**Extract to read**
MEMORANDUM OF DECISION
The marriage of the parties was dissolved by decree of this court on January 20, 1999, at which time financial orders were entered pursuant to an agreement of the parties which was incorporated by reference therein. At the time of the entry of the decree, the defendant father ("father") was employed and earning a gross income of more than $120,000 per annum. The plaintiff mother ("mother") was in the process of starting her own drapery business, and was grossing about $8,000 per year. Under the terms of the decree, the husband agreed to pay the sum of $3,777 unallocated alimony and child support, all religious education expenses, and to share medical and extra-curricula expenses for the children.

The parties share joint legal custody of the two minor children, Jesse, born June 29, 1987, and Lee, born September 12, 1989, both of whom live primarily with the mother. The decree provides further that the children will attend school in Westport. This factor prompted the parties to amend the decree to eliminate the specific language of Article 3.1 regarding the principal residence with the mother. The conflict between these parties erupted shortly after the judgment and has swirled around them ever since. The principal bone of contention centers on the mother's unilateral move from Westport to Fairfield, and the effect upon the children's educational venue. In addition, the parties are in constant conflict over the responsibility for medical expenses and extra-curricula activities, primarily summer camp. The mother has filed two motions for contempt dated May 4, 2001, by way of an order to show cause (#145), and a Motion for Counsel Fees (#157) dated January 25, 2002, supported by an CT Page 6919 affidavit (#161.10).

Complicating matters further, the father's job was terminated effective March 31, 2001. Shortly thereafter, he cut back his court ordered support payments to an amount that he believed was the same percentage of his income as was the original order, and at the same time he moved for a modification of his alimony and support obligation (#139). According to the testimony, service of the motion was made on May 9, 2001. Following a job search he has since been re-employed at a base salary of $60,000 per year in addition to commissions. He has received $18,000 in gross commissions to date. The father has remarried. The mother continues her drapery business which she supplements with temporary employment. Her current affidavit shows a total of $34,600 per annum.

All motions were consolidated by agreement and heard by this court over parts of two days. During the hearing, the father testified that he sold his residence and repaid a loan to his mother in the amount of $150,000. Upon further examination by the court, he admitted that approximately $110,000 of those monies were given to his mother to "protect" them from his former wife. In addition to the parties, the court heard from a Ms. Doreen Kelly, his current spouse, with respect to the extent of his contributions to the household. Her version of the facts was more credible than his. What is clear to the court is that the parties do not communicate well. In fact, the mother characterized the father's efforts to do so as "hostile and threatening."

**Work task 1**
For each statement, say whether it agrees with the memorandum of decision. Answer yes or no, and quote the words from the memorandum that decide it.
(a) When the decree was entered, the mother was grossing about $8,000 a year.
(b) After his job search, the father was re-employed at a base salary of $120,000 a year.
(c) The court found Ms. Doreen Kelly's account less credible than the father's.
**Work task 2**
List every calendar date that appears in the memorandum of decision.
**Work task 3**
Extend the memorandum of decision, starting after its final sentence.

**Extracted data entries**
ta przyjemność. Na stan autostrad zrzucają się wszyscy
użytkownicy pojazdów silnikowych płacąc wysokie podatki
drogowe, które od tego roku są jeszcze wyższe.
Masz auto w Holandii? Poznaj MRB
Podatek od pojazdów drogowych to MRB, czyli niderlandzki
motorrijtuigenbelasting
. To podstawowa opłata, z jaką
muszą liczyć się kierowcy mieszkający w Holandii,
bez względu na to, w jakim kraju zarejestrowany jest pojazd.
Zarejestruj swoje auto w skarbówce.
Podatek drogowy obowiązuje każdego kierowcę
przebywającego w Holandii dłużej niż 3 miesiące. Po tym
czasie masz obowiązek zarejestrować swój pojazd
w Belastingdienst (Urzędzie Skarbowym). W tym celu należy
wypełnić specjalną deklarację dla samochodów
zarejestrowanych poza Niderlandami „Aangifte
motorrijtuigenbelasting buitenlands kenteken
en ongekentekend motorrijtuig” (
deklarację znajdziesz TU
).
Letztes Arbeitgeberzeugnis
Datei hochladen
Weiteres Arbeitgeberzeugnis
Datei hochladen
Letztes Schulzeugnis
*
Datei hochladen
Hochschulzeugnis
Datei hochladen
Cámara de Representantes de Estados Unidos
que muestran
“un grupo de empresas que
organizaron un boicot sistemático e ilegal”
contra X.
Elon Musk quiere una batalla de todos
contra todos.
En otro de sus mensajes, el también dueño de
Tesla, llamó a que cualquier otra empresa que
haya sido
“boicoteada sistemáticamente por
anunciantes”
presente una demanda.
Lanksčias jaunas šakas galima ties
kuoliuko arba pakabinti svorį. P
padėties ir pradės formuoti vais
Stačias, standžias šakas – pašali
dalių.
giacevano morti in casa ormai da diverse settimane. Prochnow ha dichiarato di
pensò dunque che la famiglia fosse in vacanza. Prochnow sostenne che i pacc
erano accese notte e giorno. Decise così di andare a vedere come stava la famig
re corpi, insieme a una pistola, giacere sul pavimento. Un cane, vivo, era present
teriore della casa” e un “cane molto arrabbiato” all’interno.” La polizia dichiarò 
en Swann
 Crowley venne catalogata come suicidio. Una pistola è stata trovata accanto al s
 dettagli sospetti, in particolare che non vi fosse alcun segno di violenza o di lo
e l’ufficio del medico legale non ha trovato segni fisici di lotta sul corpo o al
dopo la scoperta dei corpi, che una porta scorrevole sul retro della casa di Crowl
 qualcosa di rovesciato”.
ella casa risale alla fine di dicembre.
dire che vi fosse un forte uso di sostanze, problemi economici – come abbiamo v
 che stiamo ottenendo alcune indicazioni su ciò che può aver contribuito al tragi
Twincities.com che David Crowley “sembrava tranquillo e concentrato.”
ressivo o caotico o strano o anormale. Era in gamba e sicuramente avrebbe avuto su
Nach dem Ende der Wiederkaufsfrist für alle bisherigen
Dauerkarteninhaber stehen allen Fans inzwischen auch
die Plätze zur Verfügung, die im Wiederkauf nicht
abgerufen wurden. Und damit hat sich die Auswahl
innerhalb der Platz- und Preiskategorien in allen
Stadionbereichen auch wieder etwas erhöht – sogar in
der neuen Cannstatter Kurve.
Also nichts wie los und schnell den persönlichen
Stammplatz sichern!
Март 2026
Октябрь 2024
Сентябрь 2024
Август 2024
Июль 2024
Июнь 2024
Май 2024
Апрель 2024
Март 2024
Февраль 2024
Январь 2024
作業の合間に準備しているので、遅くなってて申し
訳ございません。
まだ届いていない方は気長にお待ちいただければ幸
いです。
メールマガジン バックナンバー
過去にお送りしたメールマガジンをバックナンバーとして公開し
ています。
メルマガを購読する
--
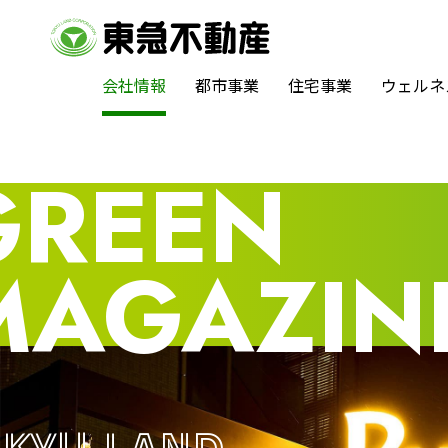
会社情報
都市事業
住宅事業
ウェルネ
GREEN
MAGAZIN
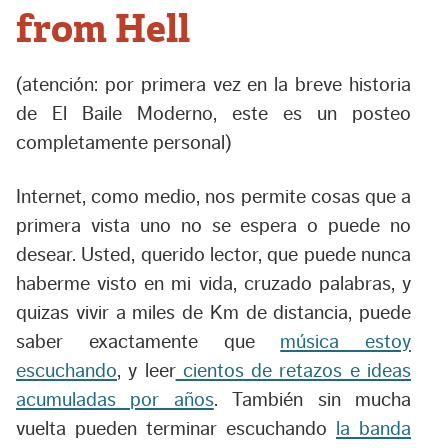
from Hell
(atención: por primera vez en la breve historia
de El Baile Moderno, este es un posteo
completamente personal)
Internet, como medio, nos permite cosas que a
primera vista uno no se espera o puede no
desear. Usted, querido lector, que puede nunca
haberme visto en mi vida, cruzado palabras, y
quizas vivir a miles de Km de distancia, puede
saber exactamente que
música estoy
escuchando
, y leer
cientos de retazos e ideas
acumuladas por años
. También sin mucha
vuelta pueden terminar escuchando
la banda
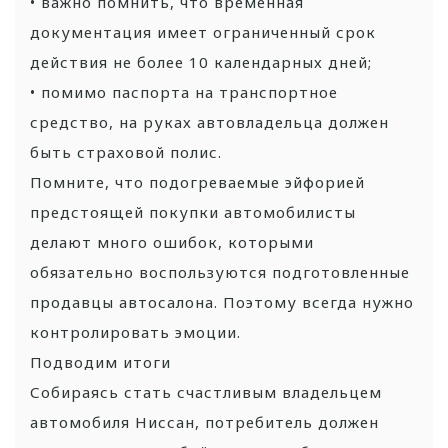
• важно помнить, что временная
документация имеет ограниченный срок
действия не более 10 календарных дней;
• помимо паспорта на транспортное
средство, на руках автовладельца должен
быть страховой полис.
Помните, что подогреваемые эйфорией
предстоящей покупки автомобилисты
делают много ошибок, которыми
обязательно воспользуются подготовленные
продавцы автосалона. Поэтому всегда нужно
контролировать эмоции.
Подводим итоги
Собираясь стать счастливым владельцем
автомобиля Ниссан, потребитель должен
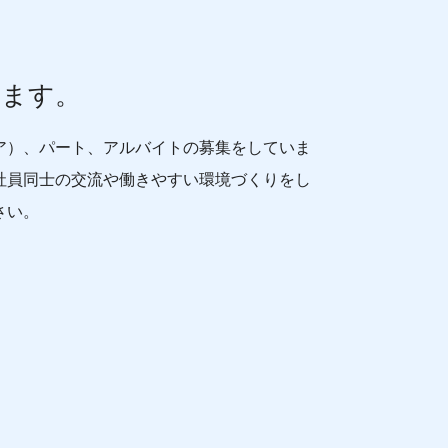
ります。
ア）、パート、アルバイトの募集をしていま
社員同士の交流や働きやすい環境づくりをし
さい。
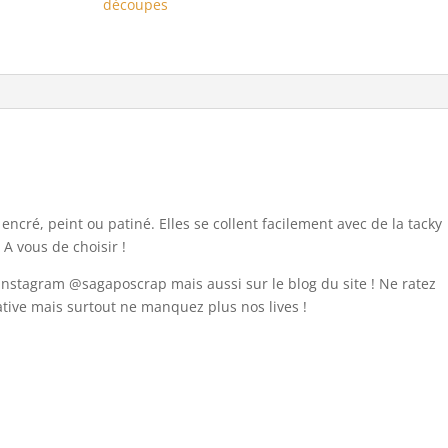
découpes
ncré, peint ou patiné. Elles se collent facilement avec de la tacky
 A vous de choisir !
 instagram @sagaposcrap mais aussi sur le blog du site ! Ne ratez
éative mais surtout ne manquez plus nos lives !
==
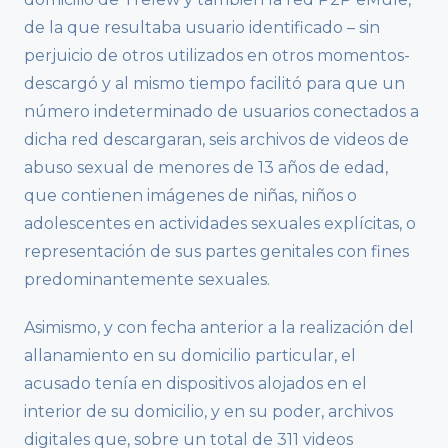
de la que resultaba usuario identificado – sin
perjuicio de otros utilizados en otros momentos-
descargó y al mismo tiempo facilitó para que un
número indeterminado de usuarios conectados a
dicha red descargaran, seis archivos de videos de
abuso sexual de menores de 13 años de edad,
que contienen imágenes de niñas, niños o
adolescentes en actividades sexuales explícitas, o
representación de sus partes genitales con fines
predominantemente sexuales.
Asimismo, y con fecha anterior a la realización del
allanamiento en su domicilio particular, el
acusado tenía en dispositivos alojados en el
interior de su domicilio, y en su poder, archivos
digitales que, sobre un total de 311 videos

**Task result 1**
(a) Yes: "was grossing about $8,000 per year"
(b) No: "re-employed at a base salary of $60,000 per year in addition to commissions"
(c) No: "Her version of the facts was more credible than his."

**Task result 2**
January 20, 1999
June 29, 1987
September 12, 1989
May 4, 2001
January 25, 2002
March 31, 2001
May 9, 2001

**Task result 3**
FINDINGS
The Court, having heard the testimony of the plaintiff and having considered the evidence presented at hearing, as well as the factors enumerated in Sections 46b-56, 46b-84, 46b-86, and 46b-215a of the Connecticut General Statutes, including the Child Support and Arrearage Guidelines Regulations, hereby makes the following findings:

1. That there has been a substantial change of circumstances since the date of the last order, to wit: The father has incurred an involuntary reduction in his income due to a loss of his previous employment and his re-employment at a substantially lower rate.

2. That the father is not in willful contempt of the orders of this court; and that, in particular, the continuing level of animosity by both parties makes civil, productive communication between them virtually nonexistent.

3. That the father served the motion for modification on the mother on May 9, 2001; and that it is equitable and appropriate that the existing CT Page 6920 order of unallocated alimony be modified retroactive to May 9, 2001.

4. That the father has failed to comply with the orders of this court, in that he has failed to fully meet his obligation to pay alimony and child support (taking into account the retroactive adjustment as a result of this order), and to contribute to the unreimbursed medical expenses and extra-curricula activities of the minor children, to wit: unallocated alimony and child support $4,855.00, camp $2,275.00, sports activities $30.00, and medical expenses $360.00, for a total arrearage of $7,520.00.

5. That any expense incurred by the father for the Bar Mitzvah of either child is not in connection with an extra-curricula activity and is to be treated as an expense for their religious education for which he is solely responsible.

6. That the husband was less than candid in his pleadings and testimony in that: (a) he purposely misrepresented the extent of the loan from his mother, when, in fact, he transferred approximately $110,000 of his own assets to his mother so as to insulate the funds from a possible claim by the plaintiff, and (b) he misrepresented the actual contributions he makes to the household he shares with his current spouse.

7. That the legal fees and charges incurred by the plaintiff are fair and reasonable; that the father is in default under the terms of the Separation Agreement of the parties incorporated in the decree; that pursuant to Article 16.8 thereof, the aggrieved party is entitled to reasonable attorneys fees in the enforcement of same; that the amount of attorneys fees, if any, is within the discretion of the court; and that it is equitable and appropriate that the father pay all or a portion of same. Goold v. Goold, 11 Conn. App. 268, 288-89 (1987).

8. That the presumptive basic child support is $311.00 per week; and that the father's share is $287.00, but that it is appropriate and equitable to apply the deviation criteria set forth in Section46b-215a-3 (b)(5) of the Child Support and Arrearage Guidelines Regulations on the basis of the coordination of total family support.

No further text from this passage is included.